According to this year’s ranking, eight out of the top 10 crises on microblogs and in traditional media were the same. In the public credibility category, more than half of the crises were related to public officials as microblogs now play a role of ever-growing importance in tackling corruption due to its openness, efficiency and convenience in communications. According to the top 10 personal crises ranking, Weibo, or Chinese microblogs, is a two-sided coin that can amplify personal influence or destroy an individual’s reputation and ffiliated organization. Eight out of the 10 brand crises were food safety related as Chinese netizens continue to lack confidence in the state of China’s food safety, rendering this an extremely sensitive topic. A single brand’s crisis can easily affect its entire industry. With negative news able to spread at such high speed on microblogs, brand crises can now escalate faster than ever before.
Debby Cheung, President of Ogilvy & Mather Group, Shanghai and Managing Director of Ogilvy PR, China, said, “Knowledge and preparation in online crisis management are necessary for corporate communications departments in the microblog era. It became clear in 2012 that microblogs are now the main platform for disseminating news and guiding public opinion. How far a crisis spread and how long it lingered on microblogs determined the crisis’ severity. If the news isn’t on Chinese microblogs, then it hasn’t reached crisis level yet.”
Key Findings
The “2012 Crisis Management in the Microblog Era” white paper is a statistical analysis of 50 Chinese brand crises from 2012, based on an evaluation of each crisis according to key elements of crisis management in the microblog era. The key takeaways are as follow:
The shorter the response time, the better
If a brand responds within 8 hours, the crisis duration and negative buzz will be the lowest. Responding within 24 hours will shorten the crisis duration and minimize negative influence. If the first response time is more than 24 hours after a crisis outbreak, then there will be an obvious extension of the crisis duration. It is crucial to have a crisis management system in place ahead of the crisis and prepare for different scenarios to respond effectively and efficiently to curb the spread of negative buzz at the outbreak of a crisis.
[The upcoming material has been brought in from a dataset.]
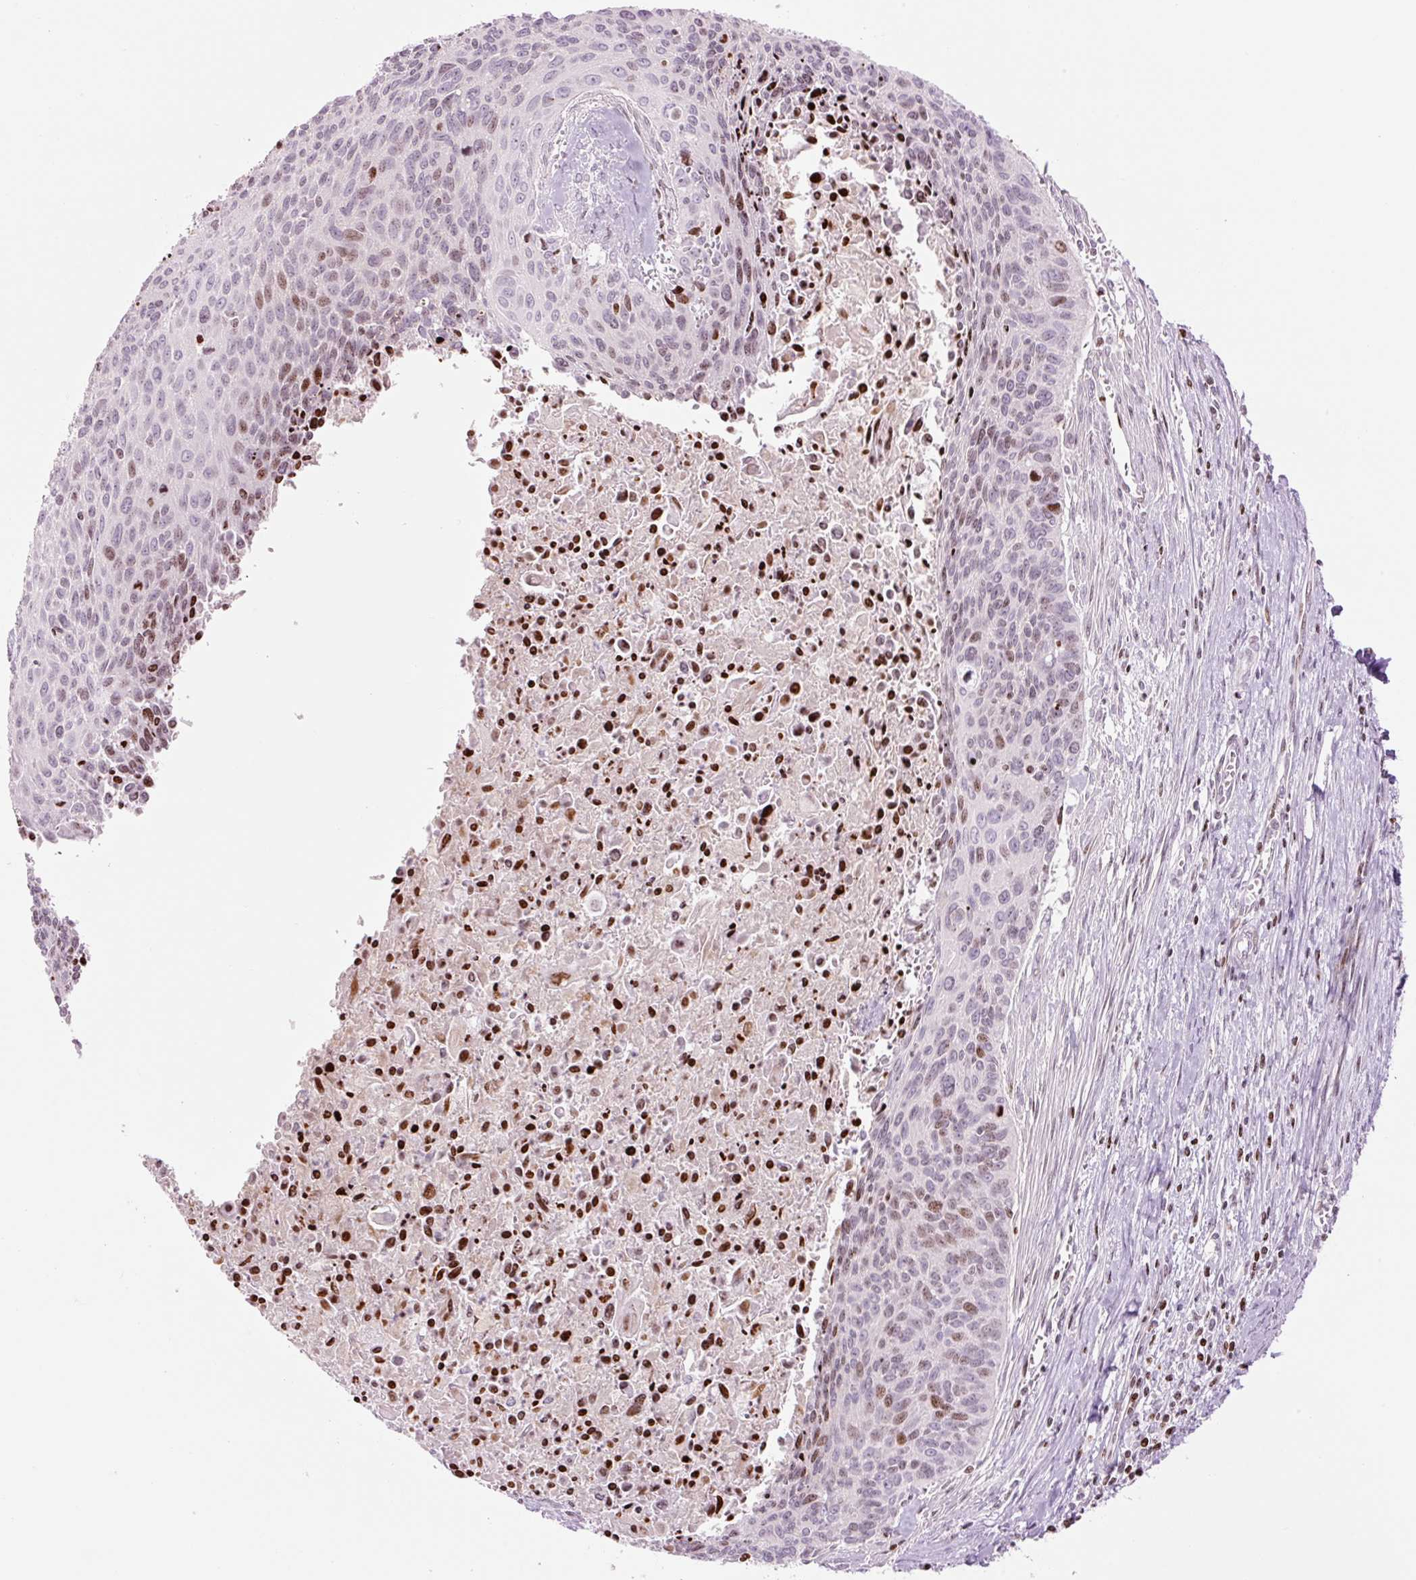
{"staining": {"intensity": "moderate", "quantity": "25%-75%", "location": "nuclear"}, "tissue": "cervical cancer", "cell_type": "Tumor cells", "image_type": "cancer", "snomed": [{"axis": "morphology", "description": "Squamous cell carcinoma, NOS"}, {"axis": "topography", "description": "Cervix"}], "caption": "A high-resolution photomicrograph shows immunohistochemistry staining of squamous cell carcinoma (cervical), which displays moderate nuclear staining in approximately 25%-75% of tumor cells. The protein is stained brown, and the nuclei are stained in blue (DAB IHC with brightfield microscopy, high magnification).", "gene": "TMEM177", "patient": {"sex": "female", "age": 55}}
It works best when senior executives respond directly
When the suitability of the response tone increases by 1 percent, the proportion of negative buzz decreases by 0.5 percent. A direct response from high level executives is more effective than a response from low level employees. Now that microblogs have become a major communications platform for corporate spokespeople, relevant trainings need to be offered to them. A company’s crisis management system should be standardized and apply to all staff to prevent individual employee misconduct at the time of a crisis response and avoid causing more harm.
Using an official microblog account can help manage a crisis
Brands that had active official microblog accounts before the crisis were able to reduce the response time by around 12 hours, decrease the crisis duration by an average of 2 days and reduce the proportion of negative buzz. Brands should set up an official microblog account as early as possible, and integrate all of their owned social media resources into their crisis management systems, as a quick and effective response requires a nimble and local structure.
CIC CEO Daisy Zhang, said, “In 2012, crises in the microblog era contained similar trends as those in 2011, including the communication speed, channels, tones, and feedback, while new characteristics have also emerged. We chose 50 brand crises based on how much buzz it created on microblogs as trending topics and conducted an inductive analysis of them. We hope the business implications offered in this report will help companies to better manage crises on microblogs with flexibility.”